This article is more than 10 years old.

But not it appears on Apple's iPhones.

Carrier IQ is a piece of software which certain US cellphone networks (Sprint for example) load onto their contract phones before they are released to consumers. The basic stated idea is quite simple: if there are problems then the software generates logs which the network can then analyse to see what the problems are.

However, this seems to have the rather undesirable side effect of working as a keylogger for everything that the consumer does with the phone:

An Android app developer has published what he says is conclusive proof that millions of smartphones are secretly monitoring the key presses, geographic locations, and received messages of its users.
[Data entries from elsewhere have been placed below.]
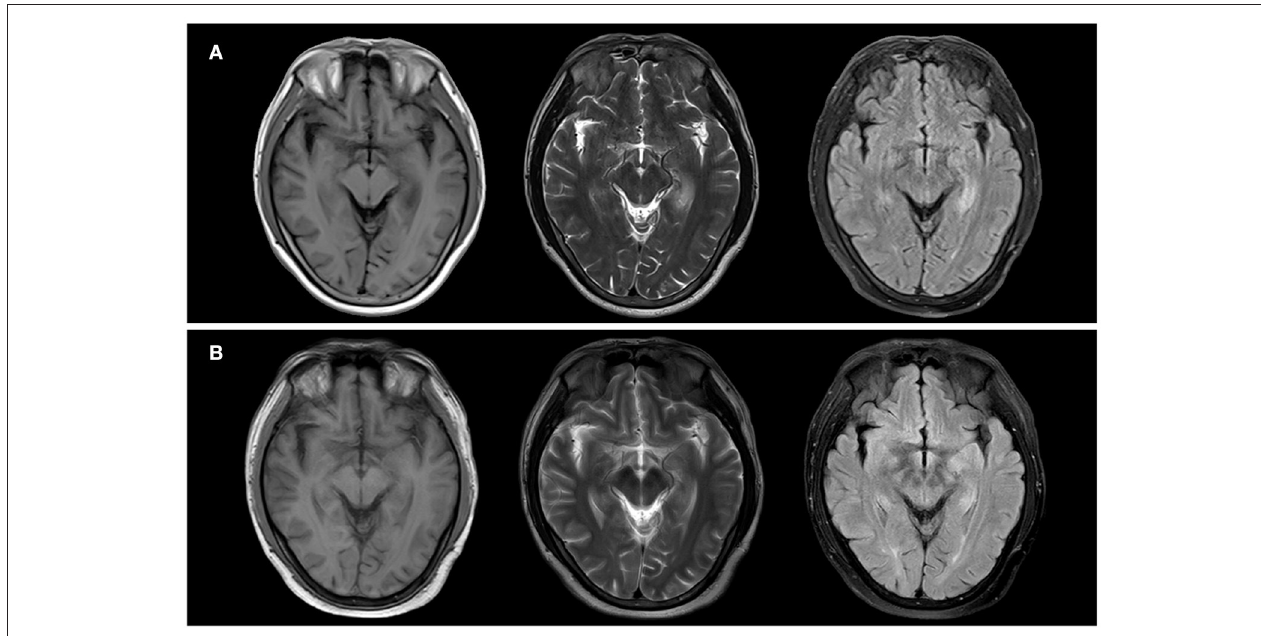
FIGURE 1 | Neuroradiologic MRI (1.5 T) of Patient 1. The bilateral temporal lobes and bilateral hippocampus showed hypointensity on T1WI and hyperintensity on T2WI and FLAIR. Notably, they were more pronounced in the left side (A) . After two months, the bilateral temporal lobes and bilateral hippocampus showed a slightly lower signal on T1WI and a slightly higher signal on T2 and FLAIR. Notably, they were more pronounced in the left side (B)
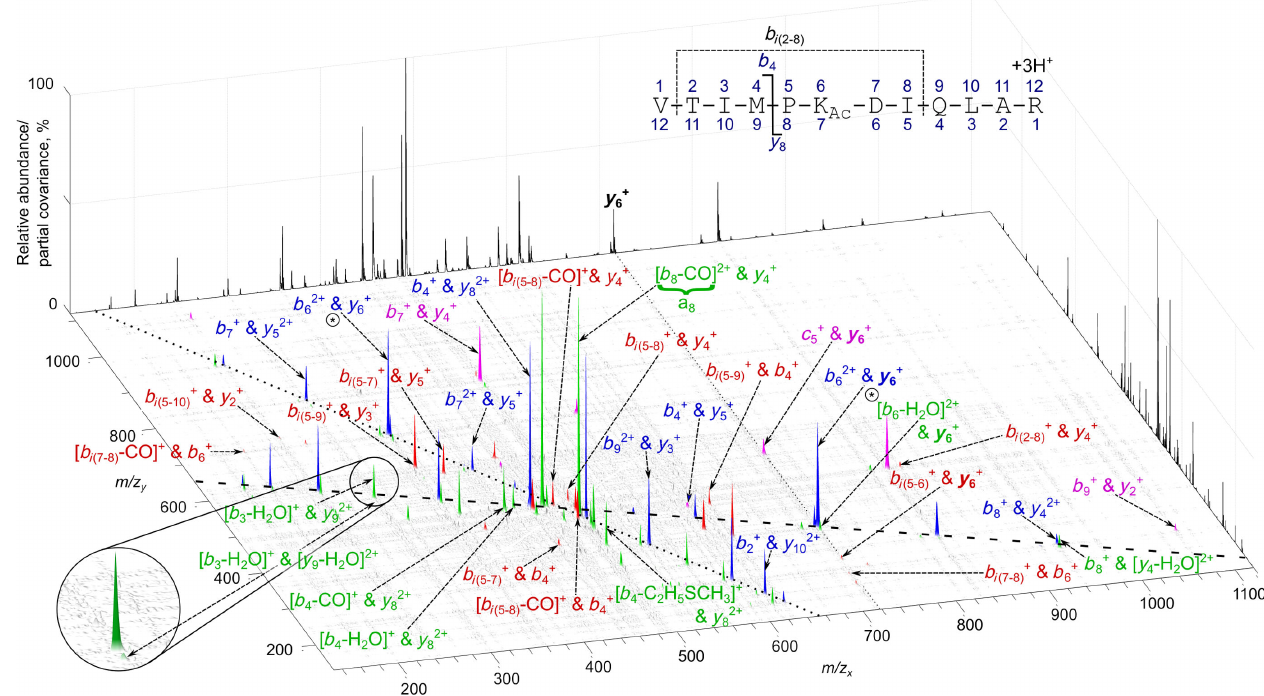
FIG. 3. Fragment-fragment correlations of the peptide ion P1 (VTIMPK DIQLAR 3 þ ) revealed on the TIC partial-covariance map. Ac The correlation signals are labeled as (X and Y) pairs of fragments corresponding to the 1D spectra plotted along the back edges of the map. The standard peptide fragment nomenclature used [37] is given in the inset. A single peak on the 1D spectrum belonging to the y þ 6 (-DIQLAR þ ) fragment is resolved into four fragment-fragment correlation peaks along the black dotted line on the map, showing four different fragmentation processes by which it is produced. Apart from the y þ 6 and b 2 þ 6 signal (marked by ⊛ ), the 2D-PC-MS peaks are annotated only on one side of the autocorrelation diagonal for clarity. The blue dotted and dashed mass conservation lines follow correlations (blue peaks) where a single bond breaks in the chain of 12 amino acids of the parent ion. Green correlations mark a loss of small neutral molecules (e.g., water) in the fragmentation process. The red and magenta correlations reveal processes where more than one peptide bond is broken. The map provides much more information on the fragmentation mechanisms and for identifying the parent peptide than the 1D spectrum. Selected correlation signal annotations using single-letter amino acid code [35] are shown in Fig. S2 in the Supplemental Material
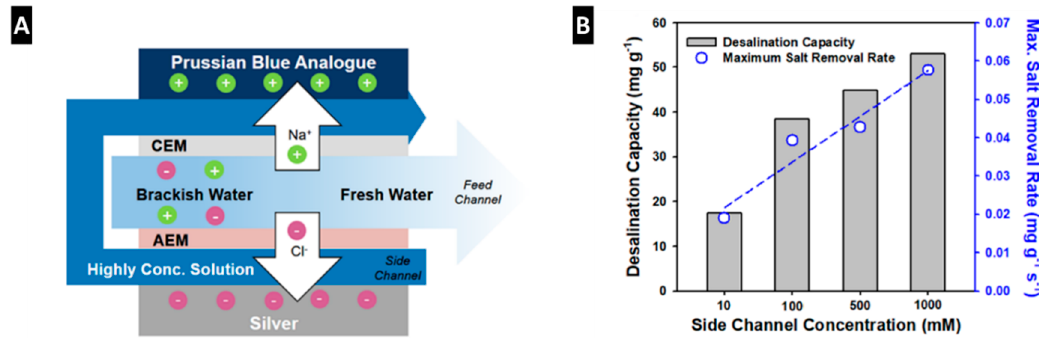
Figure 8. ( A ) Schematic illustration and ( B ) desalination capacity as well as the maximum salt removal rate of multichannel membrane CDI (MC-MCDI) using battery type electrodes (Reprinted with permission from [35]. Copyright (2019) American Chemical Society).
In a YouTube video posted on Monday, Trevor Eckhart showed how software from a Silicon Valley company known as Carrier IQ recorded in real time the keys he pressed into a stock EVO handset, which he had reset to factory settings just prior to the demonstration. Using a packet sniffer while his device was in airplane mode, he demonstrated how each numeric tap and every received text message is logged by the software.

There are several different ways of looking at this and the comments sections of the various places where the story has been repeated over the past few weeks contain their fair share of all of them.

One is that it's simply a handy diagnostic tool and therefore so what? I think that's a slightly difficult position to maintain given that what the software records and then transmits to the network makes it almost certainly illegal under EU data protection and privacy laws (please note, it's only been seen on US phones so far and not on anything from Apple. But it has been seen on Nokias, Blackberries from RIM and various devices running Google's Android).

At the other end there are the security implications (not to say the damned impertinence) of a network having access to absolutely everything that you do with your smartphone. Absolutely everything, from search habits through website visits to the text of any messages.

But to be honest I think the part that worries me the most is, well, how hard is it to hack into this? To access that information if you're not in fact the network? If it is possible to access this information (and I'd be absolutely astonished if it were not) then this means that absolutely every smartphone running it is vulnerable, to put it mildly, to data theft.

For yes, if you online bank from your phone then the application will be logging that data, pins, ID codes and all.

That's really not something you want, is it? An application sitting on your phone that records all of these things specifically and exactly so as to broadcast them to someone else?

I have a feeling that we've not heard the last of this little story.

Update: I am told that it is BlackBerrys as the plural, not Blackberries as I have it. Further, someone who has handled and examined many of these phones says that he's not seen it on any Verizon or AT&T BlackBerrys.